Australia’s eSafety Commissioner has recently signed on to a pilot that is designed to reduce the availability of child sexual abuse material online.
According to a recent press release, Project Arachnid is an innovative tech platform based at the Canadian Centre for Child Protection.
It autonomously detects child sexual abuse material at a rate much faster than human analysts are capable of.
However, human analysis is still required to help classify images and confirm quality of data.
The commitment of eSafety to Project Arachnid means that its Cyber Report team will work collaboratively with investigators and analysts across the globe.
Doing so will scale up the capacity and impact of the project in identifying and removing child sexual abuse material from the internet.
The eSafety Commissioner explained that through this work, the Cyber Report team will make a significant impact in restricting the availability of child sexual abuse material to those who are seeking and distributing it.
Analysts from the Cyber Report team will help classify images detected by the Arachnid crawler, contributing to the international effort to build a comprehensive central database of child sexual abuse material ‘hashes’, or digital fingerprints.
Moreover, Cyber Report will gain access to the Arachnid Hash List of known child sexual abuse material, reducing the exposure of investigators to harmful content and improving the welfare of staff.
Additionally, this pilot will allow the investigators to be exposed to less harmful content through information sharing. It will thereby reduce the impact of the incredibly important work that they do.
There is an important role to play in Australia, but ultimately, this is a global problem requiring a global solution.
The Agency is proud to be partnering with likeminded agencies around the world to fight this scourge.
What is Project Arachnid?
Project Arachnid is a technological tool designed to reduce the availability of child sexual abuse images online and help break the cycle of abuse experienced by survivors.
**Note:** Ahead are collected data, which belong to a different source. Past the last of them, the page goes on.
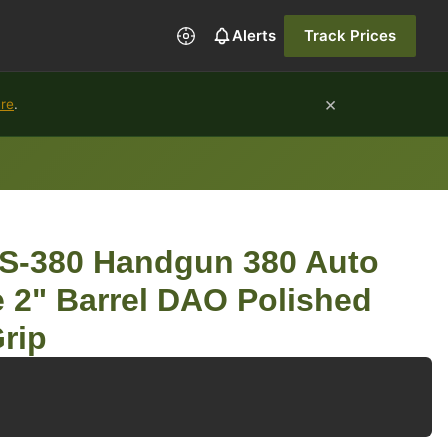
Alerts
Track Prices
×
ure
.
-380 Handgun 380 Auto
 2" Barrel DAO Polished
Grip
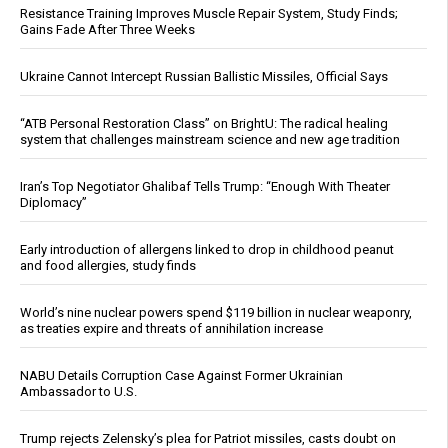
Resistance Training Improves Muscle Repair System, Study Finds;
Gains Fade After Three Weeks
Ukraine Cannot Intercept Russian Ballistic Missiles, Official Says
“ATB Personal Restoration Class” on BrightU: The radical healing
system that challenges mainstream science and new age tradition
Iran’s Top Negotiator Ghalibaf Tells Trump: “Enough With Theater
Diplomacy”
Early introduction of allergens linked to drop in childhood peanut
and food allergies, study finds
World’s nine nuclear powers spend $119 billion in nuclear weaponry,
as treaties expire and threats of annihilation increase
NABU Details Corruption Case Against Former Ukrainian
Ambassador to U.S.
Trump rejects Zelensky’s plea for Patriot missiles, casts doubt on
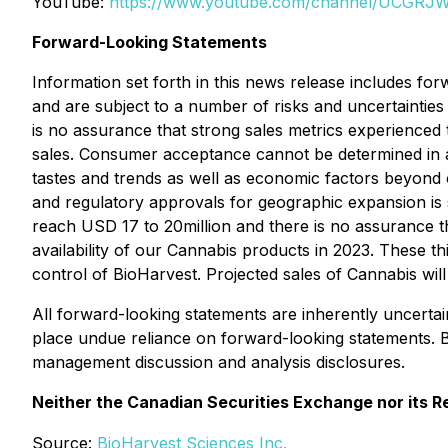
YouTube:
https://www.youtube.com/channel/UCGR
Forward-Looking Statements
Information set forth in this news release includes fo
and are subject to a number of risks and uncertainties 
is no assurance that strong sales metrics experienced t
sales. Consumer acceptance cannot be determined in 
tastes and trends as well as economic factors beyond 
and regulatory approvals for geographic expansion is 
reach USD 17 to 20million and there is no assurance 
availability of our Cannabis products in 2023. These t
control of BioHarvest. Projected sales of Cannabis wi
All forward-looking statements are inherently uncerta
place undue reliance on forward-looking statements. 
management discussion and analysis disclosures.
Neither the Canadian Securities Exchange nor its Re
Source:
BioHarvest Sciences Inc.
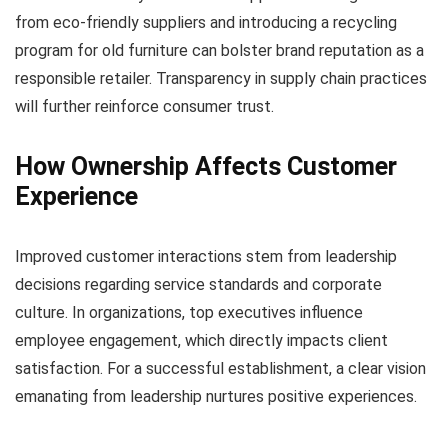
from eco-friendly suppliers and introducing a recycling
program for old furniture can bolster brand reputation as a
responsible retailer. Transparency in supply chain practices
will further reinforce consumer trust.
How Ownership Affects Customer
Experience
Improved customer interactions stem from leadership
decisions regarding service standards and corporate
culture. In organizations, top executives influence
employee engagement, which directly impacts client
satisfaction. For a successful establishment, a clear vision
emanating from leadership nurtures positive experiences.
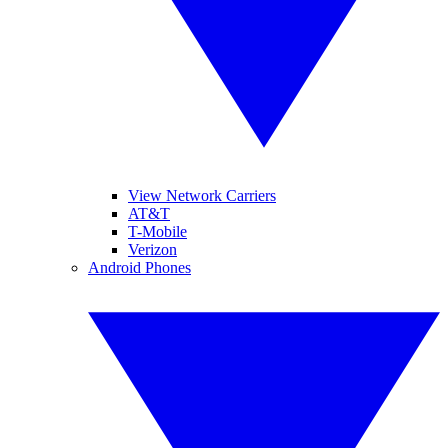
View Network Carriers
AT&T
T-Mobile
Verizon
Android Phones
It discovers discovers child sexual abuse material (CSAM) by crawling URLs across the clear web known to have previously hosted CSAM.
The platform determines that a particular URL contains CSAM by comparing the media displayed on the URL to a database of known signatures that have been assessed by analysts as CSAM.
If CSAM is detected, a notice is sent to the hosting provider requesting its removal.
Estimates vary as to the quantity of child sexual abuse material available online. The United Nations (UN) states that approximately 750,000 people are accessing such material at any given moment.
Every month, Project Arachnid detects more than 500,000 unique images of suspected child sexual abuse material requiring analyst assessment.
To date, Project Arachnid has sent more than 1.6 million notices for removal of child sexual abuse material to online providers.